その上、この実施形態の場合も、NGH貯蔵タンク2内の設備が簡単であるとともに、タンク貯蔵容積割合を大きく取ってコンパクトなNGH貯蔵タンク2を形成することができる。
また、NGH貯蔵タンク2に貯蔵したNGHペレット1に浮力を作用させているので、貯蔵しているNGHペレット1の圧着・凝着を防止することができ、NGH貯蔵タンク2からNGHペレット1を排出する場合に安定したハンドリングを行うことができる。
なお、前述した実施形態ではいずれも2個のNGH貯蔵タンク2を例に説明したが、NGH貯蔵タンク2の個数は前述した実施形態に限定されるものではない。
また、前述した説明ではNGHペレット1を安定した状態で保存できる温度としてマイナス20℃を例示しているが、この温度は一例であり、NGHペレット1が分離することなく安定した状態を維持できる温度であればよく、前述した温度に限定されるものではない。
さらに、前述した実施形態は一例を示しており、本願発明の要旨を損なわない範囲での種々の変更は可能であり、本願発明は前述した実施形態に限定されるものではない。
本願発明に係るガスハイドレートペレット貯蔵装置は、ガスハイドレートペレットを、ガス生産元におけるNGH製造設備やガス生産元からガス消費地まで海上輸送するNGH輸送船、及びガス消費地における再ガス化設備においてNGHを貯蔵する場合等に利用できる。

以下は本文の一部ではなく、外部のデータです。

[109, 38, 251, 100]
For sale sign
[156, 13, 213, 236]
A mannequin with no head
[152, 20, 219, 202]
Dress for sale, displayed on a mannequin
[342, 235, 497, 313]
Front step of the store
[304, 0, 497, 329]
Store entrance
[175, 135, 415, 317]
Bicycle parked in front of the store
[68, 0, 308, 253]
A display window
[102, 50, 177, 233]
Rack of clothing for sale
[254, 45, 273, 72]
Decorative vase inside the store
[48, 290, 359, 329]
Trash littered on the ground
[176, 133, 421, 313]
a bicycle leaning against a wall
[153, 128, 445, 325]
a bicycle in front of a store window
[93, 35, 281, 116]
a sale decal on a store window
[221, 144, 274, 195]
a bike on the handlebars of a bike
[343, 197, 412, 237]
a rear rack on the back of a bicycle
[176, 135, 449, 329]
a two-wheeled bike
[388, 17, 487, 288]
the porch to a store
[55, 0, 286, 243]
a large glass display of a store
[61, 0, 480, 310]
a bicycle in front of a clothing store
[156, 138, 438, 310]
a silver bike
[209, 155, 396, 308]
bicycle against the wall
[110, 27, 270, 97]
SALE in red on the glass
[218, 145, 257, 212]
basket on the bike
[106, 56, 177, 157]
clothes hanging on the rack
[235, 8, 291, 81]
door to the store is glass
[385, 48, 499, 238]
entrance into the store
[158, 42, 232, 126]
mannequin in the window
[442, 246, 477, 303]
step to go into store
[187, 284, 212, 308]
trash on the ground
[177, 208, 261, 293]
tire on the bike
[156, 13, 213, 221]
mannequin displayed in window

本願発明の第1実施形態に係るガスハイドレートペレット貯蔵装置を示す構成図である。 図1に示すII−II断面図である。 図1に示すガスハイドレート貯蔵タンクの壁部拡大断面図である。 本願発明の第2実施形態に係るガスハイドレートペレット貯蔵装置を示す構成図である。 図4に示すV−V断面図である。 図4に示すVI−VI断面図である。 ガスハイドレートペレットを貯蔵する例を示す模式図である。
符号の説明
1…NGHペレット
2…NGH貯蔵タンク
3…構造体
4…タンク本体
5…防熱材
6…膜体
7…底板
8…底板
9…支持部材
10…冷却液体
11…スプレーライン
12…スプレーノズル
13…液体タンク
14…スプレーポンプ
15…冷却器
16…液体戻り管
17…網目状膜
18…液体戻り入口管
19…戻り立上り管
20…戻りオーバーフロー管
21…戻り傾斜管
22…戻り中間タンク
23…移送配管
24…液体移送ポンプ
25…ガスハイドレートペレット貯蔵装置
26…冷却気体
27…循環通路
28…気体冷却・送風ユニット
29…供給通路
30…供給口
31…還流通路
32…排出口
33…NGH輸送配管
34…ガスハイドレートペレット貯蔵装置

Claims (7)

  1. タンク本体の内面に防水性を備えた防熱層を形成し、該タンク本体の上部に該タンク本体内に貯蔵したガスハイドレートペレットを安定した状態に保つ温度の冷却液体を供給する液供給ラインを設け、該タンク本体の下部に前記液供給ラインから供給してガスハイドレートペレットを対流冷却した冷却液体を排出する液排出ラインを設け、該液排出ラインを、タンク本体下面側に網目状膜を設けた液体戻り入口管と、該液体戻り入口管に入った冷却液体が上昇する上端がタンク内に開放した戻り立上り管と、該戻り立上り管の前記タンク本体に供給する冷却液体の液面よりも低い所定位置から該戻り立上り管内の冷却液体を排出する戻りオーバーフロー管とで構成したガスハイドレートペレット貯蔵装置。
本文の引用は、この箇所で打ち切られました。